4.1. Clinical and Public Health Implications
Arterial hypertension is a significant concern in pediatrics, especially given its tendency to persist into adulthood and its long-term impact on cardiovascular health [46,47]. The increasing incidence of hypertension from 0.27 cases per 1000 person-years in children aged ≤5 years to 5.69 cases in adolescents underscores the need for management strategies tailored to different age groups. One critical finding of this study is the association between hypertension and various comorbid conditions, particularly obesity. This highlights the role of lifestyle factors in the development of hypertension and suggests that public health initiatives should focus on promoting healthy weight management among children and adolescents. The fact that obesity and chronic bronchitis were significantly associated with hypertension across all age groups indicates that these conditions should be prioritized in both clinical practice and public health strategies.

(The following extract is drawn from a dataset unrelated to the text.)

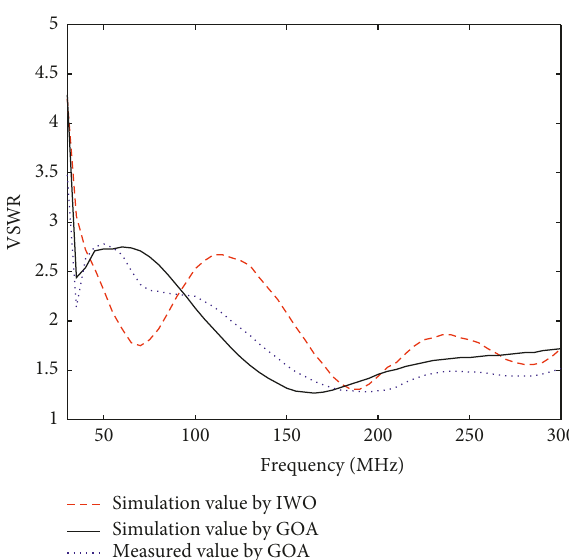
Figure 18: The VSWR of 10:1 scaled optimized whip antenna.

In addition, both pediatricians and general practitioners should be trained to recognize the signs of hypertension early on and implement routine screening, especially in high-risk populations.
4.2. Strengths and Limitations
This study’s strengths include its large sample size, extended follow-up period, the large number of different variables considered, and its robust matching design. However, it also has several limitations that warrant consideration. First, the study relied on diagnoses recorded by pediatricians, which may under- or overestimate the true prevalence of arterial hypertension. In particular, the ICD-10 code for hypertension used by pediatricians may cause a bias in the present study. Second, the database contains ICD-10 codes for diagnoses, but no details on the diagnosis or screening processes. For example, no data are available regarding 24 h ambulatory blood pressure measurement. However, diagnoses documented by pediatricians may incorporate diagnoses made by other specialists, including cardiologists, nephrologists or hospital-based outpatient clinics where ambulatory blood pressure monitoring might have been performed. Third, the database used does not include information on family history of hypertension or other diseases. Fourth, no data were available on breastfeeding in infancy. Fifth, no information on lifestyle factors such as smoking and alcohol use in adolescents and nutrition as well as sedentary lifestyle was available in the database. Sixth, the present study focuses on primary hypertension. As secondary hypertension is rarely diagnosed, the number of patients in the database with this diagnosis does not allow for a detailed analysis of the factors associated with secondary hypertension. However, the results of this study indicate that a large number of children included in this study have diagnoses which should be coded as a secondary hypertension.
Finally, this study used a retrospective case–control design, which does not allow conclusions to be drawn regarding causal effects, but only statistical associations.
5. Conclusions
The significant associations between hypertension and a number of chronic disorders, particularly obesity, underscore the need for early prevention strategies. Prospective studies are needed to confirm these associations. Similarly, pathophysiological and mechanistic explanations for the associations identified need to be explored and verified in properly designed studies.